Wassilissa se remit à courir, et, dès qu’elle fut hors de vue de l’isba, elle voulut jeter le crâne, qui lui faisait peur. Mais une voix sourde en sortit :

— Ne me jette pas. Et porte-moi dans ta maison : tu t’en trouveras bien.

La jeune fille continua sa route, portant la tête de mort qui l’éclairait à travers la forêt, et qui ne s’éteignit que lorsqu’il fit jour.

Toute la journée encore elle marcha à travers les bois. La nuit tombait lorsqu’elle arriva au village, et, à mesure que l’obscurité venait, la tête redevenait lumineuse.

Quand elle arriva près de la maison, il faisait déjà nuit noire. Elle fut très étonnée de n’y voir aucune lumière.

Ayant ouvert la porte, elle trouva sa belle-mère et ses sœurs, et, pour la première fois, on l’accueillit aimablement. On lui dit que l’on espérait que le feu qu’elle apportait pourrait brûler dans l’habitation. Depuis son départ, on n’avait pu y avoir ni feu, ni lumière. Le briquet refusait de donner des étincelles et le feu qu’on apportait de chez les voisins s’éteignait aussitôt.

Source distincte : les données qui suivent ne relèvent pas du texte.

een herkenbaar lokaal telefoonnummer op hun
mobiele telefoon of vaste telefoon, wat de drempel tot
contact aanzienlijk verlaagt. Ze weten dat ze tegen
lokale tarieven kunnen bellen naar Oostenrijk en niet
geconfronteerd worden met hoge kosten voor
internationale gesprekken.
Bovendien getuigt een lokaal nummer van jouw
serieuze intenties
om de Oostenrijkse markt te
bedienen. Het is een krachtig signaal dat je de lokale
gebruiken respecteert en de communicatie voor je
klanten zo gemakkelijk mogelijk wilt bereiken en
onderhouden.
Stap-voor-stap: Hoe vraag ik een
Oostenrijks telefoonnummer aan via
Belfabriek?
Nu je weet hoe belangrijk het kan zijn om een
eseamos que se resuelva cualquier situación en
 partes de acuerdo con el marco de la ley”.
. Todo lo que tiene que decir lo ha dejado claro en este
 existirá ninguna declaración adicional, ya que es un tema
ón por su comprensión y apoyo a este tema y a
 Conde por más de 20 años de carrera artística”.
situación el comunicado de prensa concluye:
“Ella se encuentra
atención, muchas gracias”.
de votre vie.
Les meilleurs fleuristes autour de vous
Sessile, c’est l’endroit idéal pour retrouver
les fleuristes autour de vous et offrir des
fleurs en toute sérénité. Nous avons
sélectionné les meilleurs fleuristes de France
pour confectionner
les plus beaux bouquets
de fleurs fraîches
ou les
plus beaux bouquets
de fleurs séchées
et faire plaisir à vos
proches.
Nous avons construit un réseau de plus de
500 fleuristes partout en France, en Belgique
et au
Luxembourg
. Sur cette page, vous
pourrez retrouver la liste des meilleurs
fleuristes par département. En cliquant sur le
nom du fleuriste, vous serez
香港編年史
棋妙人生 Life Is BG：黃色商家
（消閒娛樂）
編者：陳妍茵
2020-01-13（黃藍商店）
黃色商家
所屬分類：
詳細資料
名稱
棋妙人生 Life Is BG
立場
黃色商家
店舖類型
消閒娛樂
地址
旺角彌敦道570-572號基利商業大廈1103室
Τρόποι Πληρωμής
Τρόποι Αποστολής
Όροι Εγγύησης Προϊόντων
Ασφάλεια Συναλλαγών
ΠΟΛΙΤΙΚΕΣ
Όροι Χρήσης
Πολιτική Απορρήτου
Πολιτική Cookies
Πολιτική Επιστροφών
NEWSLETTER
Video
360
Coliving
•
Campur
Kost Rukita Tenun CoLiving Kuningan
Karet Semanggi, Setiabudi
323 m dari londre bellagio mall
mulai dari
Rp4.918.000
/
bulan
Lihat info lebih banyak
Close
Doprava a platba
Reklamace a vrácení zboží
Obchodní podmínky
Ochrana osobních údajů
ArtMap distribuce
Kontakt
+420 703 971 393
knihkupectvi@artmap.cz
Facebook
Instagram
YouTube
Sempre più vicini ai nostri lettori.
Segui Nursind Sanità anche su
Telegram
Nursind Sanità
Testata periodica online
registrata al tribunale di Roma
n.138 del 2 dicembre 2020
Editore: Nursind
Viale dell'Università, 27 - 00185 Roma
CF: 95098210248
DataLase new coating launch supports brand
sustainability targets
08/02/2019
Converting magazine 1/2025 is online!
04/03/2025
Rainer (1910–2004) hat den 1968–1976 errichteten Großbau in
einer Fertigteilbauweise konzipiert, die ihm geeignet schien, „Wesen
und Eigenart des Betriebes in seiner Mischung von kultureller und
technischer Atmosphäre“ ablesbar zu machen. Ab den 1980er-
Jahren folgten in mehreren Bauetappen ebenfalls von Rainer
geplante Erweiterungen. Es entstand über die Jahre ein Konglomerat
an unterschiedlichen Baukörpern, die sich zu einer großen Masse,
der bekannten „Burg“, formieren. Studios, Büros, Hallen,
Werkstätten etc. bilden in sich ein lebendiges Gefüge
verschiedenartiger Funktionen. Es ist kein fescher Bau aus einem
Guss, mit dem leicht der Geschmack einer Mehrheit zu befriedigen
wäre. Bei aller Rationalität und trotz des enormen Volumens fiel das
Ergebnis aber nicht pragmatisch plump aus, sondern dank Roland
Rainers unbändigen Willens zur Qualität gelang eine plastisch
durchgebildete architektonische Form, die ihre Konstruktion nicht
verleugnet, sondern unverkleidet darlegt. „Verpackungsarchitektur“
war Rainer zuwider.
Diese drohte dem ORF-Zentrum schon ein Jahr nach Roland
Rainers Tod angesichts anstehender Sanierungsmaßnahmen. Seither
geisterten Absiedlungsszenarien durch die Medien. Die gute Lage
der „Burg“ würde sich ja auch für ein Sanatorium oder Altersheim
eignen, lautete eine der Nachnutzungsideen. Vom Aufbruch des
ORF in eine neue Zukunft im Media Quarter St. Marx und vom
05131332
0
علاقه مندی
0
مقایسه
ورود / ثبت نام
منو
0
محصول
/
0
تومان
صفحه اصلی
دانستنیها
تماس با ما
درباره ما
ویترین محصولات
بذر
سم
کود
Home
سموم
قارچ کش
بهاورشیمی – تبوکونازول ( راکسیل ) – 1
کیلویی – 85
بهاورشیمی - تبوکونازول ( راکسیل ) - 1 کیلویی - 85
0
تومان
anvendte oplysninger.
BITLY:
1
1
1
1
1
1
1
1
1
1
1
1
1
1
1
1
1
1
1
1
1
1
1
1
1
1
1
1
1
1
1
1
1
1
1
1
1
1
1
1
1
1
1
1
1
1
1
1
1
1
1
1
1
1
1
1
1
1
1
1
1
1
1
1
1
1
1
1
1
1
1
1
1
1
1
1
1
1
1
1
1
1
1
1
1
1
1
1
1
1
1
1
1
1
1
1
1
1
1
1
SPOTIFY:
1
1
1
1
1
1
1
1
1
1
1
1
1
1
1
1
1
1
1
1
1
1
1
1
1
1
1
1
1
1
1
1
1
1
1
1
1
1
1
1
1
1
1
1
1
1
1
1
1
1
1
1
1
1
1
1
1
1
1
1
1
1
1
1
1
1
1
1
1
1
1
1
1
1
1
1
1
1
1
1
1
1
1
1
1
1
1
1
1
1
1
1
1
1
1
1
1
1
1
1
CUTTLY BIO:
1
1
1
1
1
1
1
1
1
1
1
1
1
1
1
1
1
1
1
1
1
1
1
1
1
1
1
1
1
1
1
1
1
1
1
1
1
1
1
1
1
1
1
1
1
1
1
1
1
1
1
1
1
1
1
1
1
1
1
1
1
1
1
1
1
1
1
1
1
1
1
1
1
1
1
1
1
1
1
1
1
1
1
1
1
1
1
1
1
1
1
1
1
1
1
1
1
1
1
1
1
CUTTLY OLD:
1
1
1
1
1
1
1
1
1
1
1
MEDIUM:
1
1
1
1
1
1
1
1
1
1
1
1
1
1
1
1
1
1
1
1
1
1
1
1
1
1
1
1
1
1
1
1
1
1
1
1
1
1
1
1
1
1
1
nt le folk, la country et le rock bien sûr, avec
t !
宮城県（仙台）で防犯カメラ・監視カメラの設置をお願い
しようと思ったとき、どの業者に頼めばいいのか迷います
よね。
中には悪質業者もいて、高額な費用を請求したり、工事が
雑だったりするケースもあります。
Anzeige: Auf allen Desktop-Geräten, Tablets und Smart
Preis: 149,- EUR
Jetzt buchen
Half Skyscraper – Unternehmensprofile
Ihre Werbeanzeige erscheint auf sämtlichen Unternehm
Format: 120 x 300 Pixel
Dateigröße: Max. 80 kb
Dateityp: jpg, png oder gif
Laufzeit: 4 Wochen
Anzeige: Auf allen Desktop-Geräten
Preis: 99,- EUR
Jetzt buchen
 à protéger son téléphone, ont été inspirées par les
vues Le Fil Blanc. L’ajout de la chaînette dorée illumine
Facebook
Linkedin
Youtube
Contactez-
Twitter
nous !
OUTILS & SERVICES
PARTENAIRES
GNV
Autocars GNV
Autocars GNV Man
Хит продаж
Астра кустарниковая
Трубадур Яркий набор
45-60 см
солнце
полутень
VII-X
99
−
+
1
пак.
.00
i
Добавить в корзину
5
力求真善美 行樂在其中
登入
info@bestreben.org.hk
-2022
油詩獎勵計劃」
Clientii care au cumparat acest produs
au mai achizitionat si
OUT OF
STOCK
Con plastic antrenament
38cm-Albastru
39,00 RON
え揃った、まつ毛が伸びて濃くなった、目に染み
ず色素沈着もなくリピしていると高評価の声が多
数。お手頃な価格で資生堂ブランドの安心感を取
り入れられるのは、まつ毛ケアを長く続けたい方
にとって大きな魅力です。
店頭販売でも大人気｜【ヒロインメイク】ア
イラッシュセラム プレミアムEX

Dans la maison comme au dehors, le crâne continua à projeter par ses orbites une lueur ardente. La belle-mère et ses filles voulurent y allumer des tisons. Mais elles ne purent y parvenir. Les yeux du crâne les regardaient et les brûlaient. Wassilissa seule ne ressentait aucune brûlure.

La belle-mère et ses filles eurent peur et voulurent se sauver. Mais les yeux du crâne les suivaient partout de leur regard, de la cave au grenier, et les brûlaient jusqu’aux os. Au matin, elles étaient complètement calcinées et changées en charbon.

Wassilissa ferma la porte de la maison, enterra le crâne dans le jardin et alla demander l’hospitalité à une vieille femme du pays, qui demeurait seule non loin de là. Cette vieille femme l’accueillit bien et la traita comme sa fille. Wassilissa resta chez elle tout l’hiver.

Au printemps suivant, en passant près de la maison, Wassilissa vit qu’à l’endroit où elle avait enterré le crâne, avait poussé une énorme touffe de lin. Ce lin était si beau qu’elle ne put s’empêcher de l’admirer.

Le soir, elle dit à la vieille femme :

— Il faut m’acheter un fuseau. Je voudrais filer.

Le lendemain, elle alla couper le lin, le prépara avec soin, et, dès qu’il fut prêt, elle commença à filer.